> **READING PASSAGE**:
○ ○ ○ ○ ○

We apply six missing data methods to each combination of missingness mechanism and missingness percentage.
- Listwise deletion: drop incomplete rows from the dataset with Pandas dropna.
- Mean imputation: imputation with the column (i.e. feature) mean with sklearns Imputer class.
- Median imputation: imputation with the column (i.e. feature) median with sklearns Imputer class.
- Random imputation: imputation with a randomly chosen observed value (per column) with a custom adaptation of the Imputer class.
- Regression imputation: each column (i.e. feature) is regressed on the other features. We predict each incomplete value by using the observed values of the other features. When a predictive value is unobserved, we use mean imputation first. Again, we made a custom adaptation of sklearns Imputer class.
- Stochastic regression imputation: regression imputation as explained above, but with the addition of some noise. To each imputation, we add (or subtract) a random value. We sample the noise from a normal distribution with mean 0 and standard deviation equal to the uncertainty of the regression imputation model. Again, a custom adaptation of Imputer.
The outcome variable Y is regressed on the X features with a LinearRegression() model from sklearn.linear_model. In particular, we apply a missing data method to the training set, fit the regression model on the training set, apply the same missing data method to the testset, and make the predictions with the fitted regression model. We evaluate our model by retrieving the following sklearn.metrics: mean_squared_error, sqrt(mean_squared_error), mean_absolute_error and explained_variance. We also calculate the MSE difference between the model fitted on the training set and the model applied on the testset. Hence, a negative value indicates overfitting of the model.
Every combination of missingness mechanism, missingness proportion and missing values treatment is repeated 3000 times for the real datasets and 100 times for the simulated datasets (more is not needed due to the large size of these datasets). We report the average and IQR of the evaluation metrics.

○ ○ ○ ○ ○

> **RECORD EXTRACTS**:
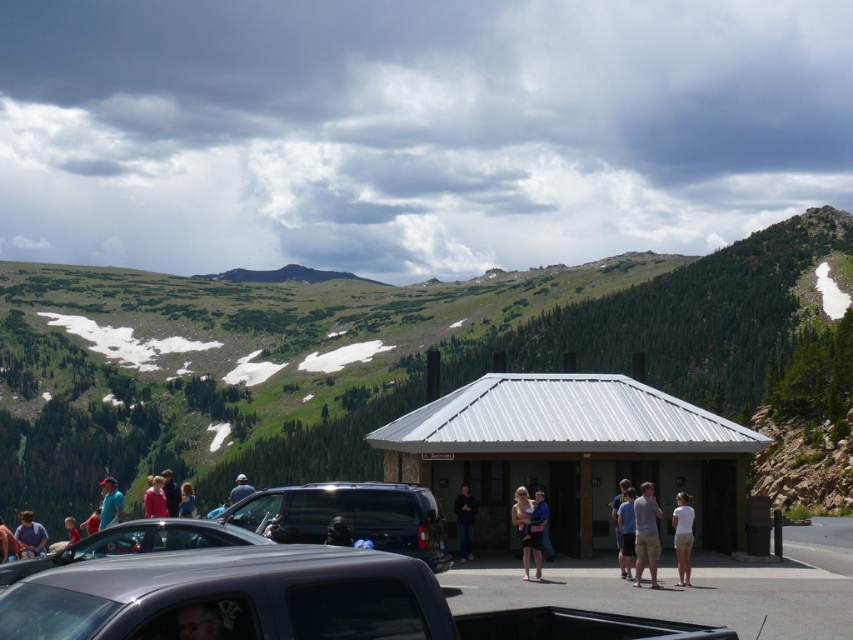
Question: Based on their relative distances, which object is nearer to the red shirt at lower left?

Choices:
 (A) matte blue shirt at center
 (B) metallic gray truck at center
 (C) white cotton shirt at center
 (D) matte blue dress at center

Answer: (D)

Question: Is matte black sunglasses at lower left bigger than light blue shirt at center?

○ ○ ○ ○ ○

> **PROBLEM TO WORK ON**: List the missing data methods that the passage on handling missing values applies.

> **COMPLETED EXERCISE**: Listwise deletion, mean imputation, median imputation, random imputation, regression imputation, stochastic regression imputation